Today we are starting to see more online communities than ever. So much, so businesses have decided it is the key to a productive workplace. It has the potential to increase productivity and improve retention.
We must be careful though as these it is not possible to merely pluck them out of thin air. Too many companies now are having conversations like; It’s 2018 we need a community to increase employee retention.
My first experience with an online community at a business level was at Telstra. They tried to ship in their community with an enterprise software called Yammer. Essentially Facebook for business. Gross.
Most mornings I would log in for an irrelevant business-wide news update. Generally, I would find high-level executives gloating about achievements they received as part of their job description. Then every other piece of content from our “Leaders” seemed to be ghostwritten by their PA’s. It felt so unauthentic and unengaging.
We got lost along the way
Corporate goals seem to destroy a sense of community that we find online. We migrate to communities organically and genuinely engage in the conversations we believe are authentic. These places are not someone to gloat about the achievements of one’s self.
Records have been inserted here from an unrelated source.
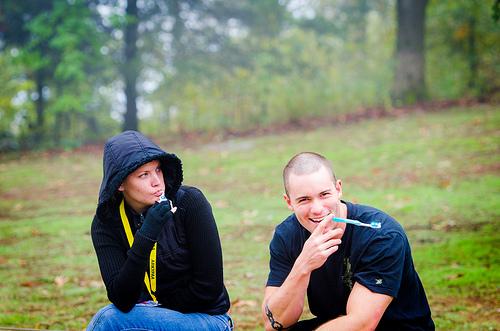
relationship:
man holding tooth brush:
[264, 151, 436, 331] [326, 212, 384, 233]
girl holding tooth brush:
[83, 132, 219, 331] [157, 195, 178, 213]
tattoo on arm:
[261, 310, 282, 330] [260, 220, 309, 331]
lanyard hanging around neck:
[117, 201, 164, 302] [119, 202, 163, 214]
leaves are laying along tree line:
[181, 94, 499, 146] [4, 4, 498, 147]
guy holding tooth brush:
[264, 151, 436, 331] [326, 212, 384, 233]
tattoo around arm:
[261, 310, 282, 330] [260, 220, 309, 331]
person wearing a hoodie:
[83, 132, 219, 331] [91, 130, 233, 317]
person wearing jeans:
[83, 132, 219, 331] [84, 303, 231, 331]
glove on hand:
[154, 198, 178, 217] [147, 196, 180, 220]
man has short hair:
[264, 151, 436, 331] [283, 152, 327, 171]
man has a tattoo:
[264, 151, 436, 331] [261, 310, 282, 330]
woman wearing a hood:
[83, 132, 219, 331] [91, 130, 182, 196]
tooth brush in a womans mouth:
[157, 195, 178, 213] [150, 188, 166, 198]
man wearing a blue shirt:
[264, 151, 436, 331] [267, 209, 436, 329]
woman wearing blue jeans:
[83, 132, 219, 331] [84, 303, 231, 331]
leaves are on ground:
[181, 94, 499, 146] [14, 115, 499, 326]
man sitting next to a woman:
[264, 151, 436, 331] [83, 132, 219, 331]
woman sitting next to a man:
[83, 132, 219, 331] [264, 151, 436, 331]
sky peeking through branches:
[34, 1, 396, 109] [140, 6, 411, 59]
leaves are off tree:
[181, 94, 499, 146] [388, 2, 433, 107]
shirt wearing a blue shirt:
[264, 151, 436, 331] [267, 209, 436, 329]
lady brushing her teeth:
[83, 132, 219, 331] [154, 191, 161, 196]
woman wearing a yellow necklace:
[83, 132, 219, 331] [117, 201, 164, 302]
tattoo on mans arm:
[261, 310, 282, 330] [260, 220, 309, 331]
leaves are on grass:
[181, 94, 499, 146] [14, 115, 499, 326]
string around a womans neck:
[117, 201, 164, 302] [119, 202, 163, 214]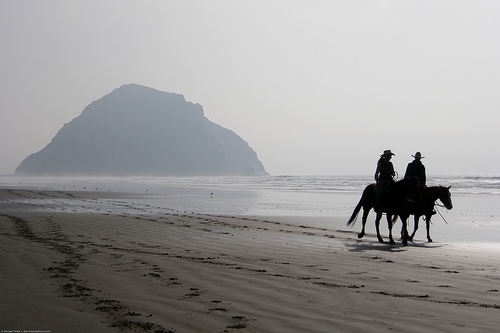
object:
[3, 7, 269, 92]
sky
Some business communities have created a sense of disconnection, so we must figure out how we can bring that back.
I genuinely believe there could have been some great discussions happening within Telstra’s online community. Although I didn’t know the rules, what topics I could engage in and when I logged in every morning, there was nothing that interested me.
Chatbots are here to help
However, what if there had been someone so courteous to introduce me into this community? Show me around the place, ask what topics interested me? Realistically no one had the time at that Telstra. I can’t say it would’ve been entirely practical either, although a welcome email would have been nice.
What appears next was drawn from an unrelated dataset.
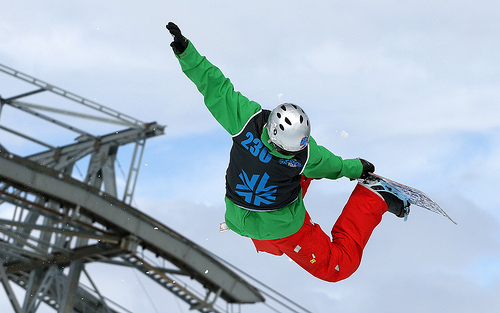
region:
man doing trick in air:
[136, 19, 458, 303]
A chatbot could work great at a lower level task like introducing people into a new community. Its functionality could act as an interactive directory of sorts. Helping me learn the ropes, discover topics that helped foster thought-provoking conversations.
Primarily this would have helped lower that barrier of entry for me, ignore the gloating C level suits and genuinely find the deepest darkest corner to discuss new technology, company history and Friday lunches.
The future is bright
With the continuing increase in online communities and chatbots, I am sure we will see this marriage come together somewhat naturally.
Communities will continue to grow and become more complex. Chatbots
will become smarter with the rise in AI technology allowing them to deliver a more personalised experience. This technology will lead to more in-depth conversations from a variety of audiences.